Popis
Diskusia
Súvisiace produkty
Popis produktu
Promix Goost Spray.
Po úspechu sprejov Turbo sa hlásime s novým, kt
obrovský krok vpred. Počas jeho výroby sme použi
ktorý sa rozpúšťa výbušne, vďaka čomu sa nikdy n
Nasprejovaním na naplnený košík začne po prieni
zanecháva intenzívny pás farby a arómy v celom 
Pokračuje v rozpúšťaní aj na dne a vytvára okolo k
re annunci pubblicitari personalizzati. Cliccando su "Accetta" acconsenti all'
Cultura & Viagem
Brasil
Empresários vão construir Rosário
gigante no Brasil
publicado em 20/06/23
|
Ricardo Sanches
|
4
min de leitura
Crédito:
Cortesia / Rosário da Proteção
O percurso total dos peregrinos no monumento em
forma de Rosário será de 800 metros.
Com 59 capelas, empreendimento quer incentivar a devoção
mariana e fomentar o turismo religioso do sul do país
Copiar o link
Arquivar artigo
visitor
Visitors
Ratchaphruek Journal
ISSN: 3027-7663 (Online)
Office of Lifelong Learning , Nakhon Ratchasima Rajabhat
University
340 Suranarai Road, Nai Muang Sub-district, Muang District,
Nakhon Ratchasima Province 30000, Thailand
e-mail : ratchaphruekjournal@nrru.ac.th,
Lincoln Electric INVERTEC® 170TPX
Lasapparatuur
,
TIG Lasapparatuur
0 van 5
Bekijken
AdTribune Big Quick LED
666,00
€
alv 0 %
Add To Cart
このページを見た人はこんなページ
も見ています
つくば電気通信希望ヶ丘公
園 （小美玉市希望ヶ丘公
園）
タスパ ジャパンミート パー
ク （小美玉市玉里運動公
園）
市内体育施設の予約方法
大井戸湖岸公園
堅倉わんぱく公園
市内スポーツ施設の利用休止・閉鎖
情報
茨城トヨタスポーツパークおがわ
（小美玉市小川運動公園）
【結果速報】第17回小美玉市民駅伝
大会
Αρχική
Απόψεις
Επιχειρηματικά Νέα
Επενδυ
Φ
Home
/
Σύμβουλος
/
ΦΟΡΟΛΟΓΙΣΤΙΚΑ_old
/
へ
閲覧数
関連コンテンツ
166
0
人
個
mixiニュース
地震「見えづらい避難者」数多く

> Work instructions: Please write out the whole listing once more, exactly.

> Solution to this problem:
Popis
Diskusia
Súvisiace produkty
Popis produktu
Promix Goost Spray.
Po úspechu sprejov Turbo sa hlásime s novým, kt
obrovský krok vpred. Počas jeho výroby sme použi
ktorý sa rozpúšťa výbušne, vďaka čomu sa nikdy n
Nasprejovaním na naplnený košík začne po prieni
zanecháva intenzívny pás farby a arómy v celom 
Pokračuje v rozpúšťaní aj na dne a vytvára okolo k
re annunci pubblicitari personalizzati. Cliccando su "Accetta" acconsenti all'
Cultura & Viagem
Brasil
Empresários vão construir Rosário
gigante no Brasil
publicado em 20/06/23
|
Ricardo Sanches
|
4
min de leitura
Crédito:
Cortesia / Rosário da Proteção
O percurso total dos peregrinos no monumento em
forma de Rosário será de 800 metros.
Com 59 capelas, empreendimento quer incentivar a devoção
mariana e fomentar o turismo religioso do sul do país
Copiar o link
Arquivar artigo
visitor
Visitors
Ratchaphruek Journal
ISSN: 3027-7663 (Online)
Office of Lifelong Learning , Nakhon Ratchasima Rajabhat
University
340 Suranarai Road, Nai Muang Sub-district, Muang District,
Nakhon Ratchasima Province 30000, Thailand
e-mail : ratchaphruekjournal@nrru.ac.th,
Lincoln Electric INVERTEC® 170TPX
Lasapparatuur
,
TIG Lasapparatuur
0 van 5
Bekijken
AdTribune Big Quick LED
666,00
€
alv 0 %
Add To Cart
このページを見た人はこんなページ
も見ています
つくば電気通信希望ヶ丘公
園 （小美玉市希望ヶ丘公
園）
タスパ ジャパンミート パー
ク （小美玉市玉里運動公
園）
市内体育施設の予約方法
大井戸湖岸公園
堅倉わんぱく公園
市内スポーツ施設の利用休止・閉鎖
情報
茨城トヨタスポーツパークおがわ
（小美玉市小川運動公園）
【結果速報】第17回小美玉市民駅伝
大会
Αρχική
Απόψεις
Επιχειρηματικά Νέα
Επενδυ
Φ
Home
/
Σύμβουλος
/
ΦΟΡΟΛΟΓΙΣΤΙΚΑ_old
/
へ
閲覧数
関連コンテンツ
166
0
人
個
mixiニュース
地震「見えづらい避難者」数多く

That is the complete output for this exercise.